Description of the task: Output all of the records exactly as written.

Information provided:
#####

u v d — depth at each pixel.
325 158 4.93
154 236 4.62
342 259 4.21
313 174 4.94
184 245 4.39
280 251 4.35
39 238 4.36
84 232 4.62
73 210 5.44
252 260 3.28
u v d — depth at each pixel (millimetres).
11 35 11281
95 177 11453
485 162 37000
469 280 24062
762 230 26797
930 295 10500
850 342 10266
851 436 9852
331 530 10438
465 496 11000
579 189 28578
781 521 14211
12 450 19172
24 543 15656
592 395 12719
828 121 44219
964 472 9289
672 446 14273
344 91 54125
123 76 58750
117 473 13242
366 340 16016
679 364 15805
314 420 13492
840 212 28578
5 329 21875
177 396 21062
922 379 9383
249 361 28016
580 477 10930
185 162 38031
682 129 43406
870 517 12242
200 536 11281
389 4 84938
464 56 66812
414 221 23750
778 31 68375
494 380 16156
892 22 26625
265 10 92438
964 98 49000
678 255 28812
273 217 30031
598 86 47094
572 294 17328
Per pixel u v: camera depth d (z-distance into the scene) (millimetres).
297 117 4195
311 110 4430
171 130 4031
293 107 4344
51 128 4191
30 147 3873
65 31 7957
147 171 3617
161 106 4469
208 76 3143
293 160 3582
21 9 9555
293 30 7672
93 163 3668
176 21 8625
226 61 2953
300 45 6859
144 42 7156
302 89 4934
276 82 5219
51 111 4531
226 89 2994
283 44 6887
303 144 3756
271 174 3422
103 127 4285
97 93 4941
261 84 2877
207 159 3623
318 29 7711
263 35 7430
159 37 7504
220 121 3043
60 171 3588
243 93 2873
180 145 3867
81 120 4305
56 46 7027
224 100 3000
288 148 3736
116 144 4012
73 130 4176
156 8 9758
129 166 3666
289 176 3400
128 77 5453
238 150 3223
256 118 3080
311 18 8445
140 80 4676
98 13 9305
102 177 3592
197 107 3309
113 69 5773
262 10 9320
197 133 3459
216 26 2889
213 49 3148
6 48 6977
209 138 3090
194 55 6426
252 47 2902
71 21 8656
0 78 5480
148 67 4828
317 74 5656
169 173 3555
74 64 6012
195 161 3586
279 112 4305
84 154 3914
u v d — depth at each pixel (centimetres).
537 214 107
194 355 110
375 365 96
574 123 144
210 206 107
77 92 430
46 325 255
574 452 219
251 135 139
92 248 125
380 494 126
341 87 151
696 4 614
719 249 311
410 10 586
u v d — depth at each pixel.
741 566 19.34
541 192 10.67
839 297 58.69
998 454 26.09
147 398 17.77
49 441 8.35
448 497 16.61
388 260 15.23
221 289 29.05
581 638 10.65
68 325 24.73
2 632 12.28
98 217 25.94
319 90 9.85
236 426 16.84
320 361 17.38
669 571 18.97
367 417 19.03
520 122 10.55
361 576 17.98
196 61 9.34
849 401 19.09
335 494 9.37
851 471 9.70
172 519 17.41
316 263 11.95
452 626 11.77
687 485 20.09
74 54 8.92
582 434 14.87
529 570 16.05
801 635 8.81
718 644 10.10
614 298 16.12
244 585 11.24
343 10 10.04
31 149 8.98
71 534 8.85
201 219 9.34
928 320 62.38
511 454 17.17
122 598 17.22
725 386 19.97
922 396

#####

Task solution:
u v d — depth at each pixel.
325 158 4.93
154 236 4.62
342 259 4.21
313 174 4.94
184 245 4.39
280 251 4.35
39 238 4.36
84 232 4.62
73 210 5.44
252 260 3.28
u v d — depth at each pixel (millimetres).
11 35 11281
95 177 11453
485 162 37000
469 280 24062
762 230 26797
930 295 10500
850 342 10266
851 436 9852
331 530 10438
465 496 11000
579 189 28578
781 521 14211
12 450 19172
24 543 15656
592 395 12719
828 121 44219
964 472 9289
672 446 14273
344 91 54125
123 76 58750
117 473 13242
366 340 16016
679 364 15805
314 420 13492
840 212 28578
5 329 21875
177 396 21062
922 379 9383
249 361 28016
580 477 10930
185 162 38031
682 129 43406
870 517 12242
200 536 11281
389 4 84938
464 56 66812
414 221 23750
778 31 68375
494 380 16156
892 22 26625
265 10 92438
964 98 49000
678 255 28812
273 217 30031
598 86 47094
572 294 17328
Per pixel u v: camera depth d (z-distance into the scene) (millimetres).
297 117 4195
311 110 4430
171 130 4031
293 107 4344
51 128 4191
30 147 3873
65 31 7957
147 171 3617
161 106 4469
208 76 3143
293 160 3582
21 9 9555
293 30 7672
93 163 3668
176 21 8625
226 61 2953
300 45 6859
144 42 7156
302 89 4934
276 82 5219
51 111 4531
226 89 2994
283 44 6887
303 144 3756
271 174 3422
103 127 4285
97 93 4941
261 84 2877
207 159 3623
318 29 7711
263 35 7430
159 37 7504
220 121 3043
60 171 3588
243 93 2873
180 145 3867
81 120 4305
56 46 7027
224 100 3000
288 148 3736
116 144 4012
73 130 4176
156 8 9758
129 166 3666
289 176 3400
128 77 5453
238 150 3223
256 118 3080
311 18 8445
140 80 4676
98 13 9305
102 177 3592
197 107 3309
113 69 5773
262 10 9320
197 133 3459
216 26 2889
213 49 3148
6 48 6977
209 138 3090
194 55 6426
252 47 2902
71 21 8656
0 78 5480
148 67 4828
317 74 5656
169 173 3555
74 64 6012
195 161 3586
279 112 4305
84 154 3914
u v d — depth at each pixel (centimetres).
537 214 107
194 355 110
375 365 96
574 123 144
210 206 107
77 92 430
46 325 255
574 452 219
251 135 139
92 248 125
380 494 126
341 87 151
696 4 614
719 249 311
410 10 586
u v d — depth at each pixel.
741 566 19.34
541 192 10.67
839 297 58.69
998 454 26.09
147 398 17.77
49 441 8.35
448 497 16.61
388 260 15.23
221 289 29.05
581 638 10.65
68 325 24.73
2 632 12.28
98 217 25.94
319 90 9.85
236 426 16.84
320 361 17.38
669 571 18.97
367 417 19.03
520 122 10.55
361 576 17.98
196 61 9.34
849 401 19.09
335 494 9.37
851 471 9.70
172 519 17.41
316 263 11.95
452 626 11.77
687 485 20.09
74 54 8.92
582 434 14.87
529 570 16.05
801 635 8.81
718 644 10.10
614 298 16.12
244 585 11.24
343 10 10.04
31 149 8.98
71 534 8.85
201 219 9.34
928 320 62.38
511 454 17.17
122 598 17.22
725 386 19.97
922 396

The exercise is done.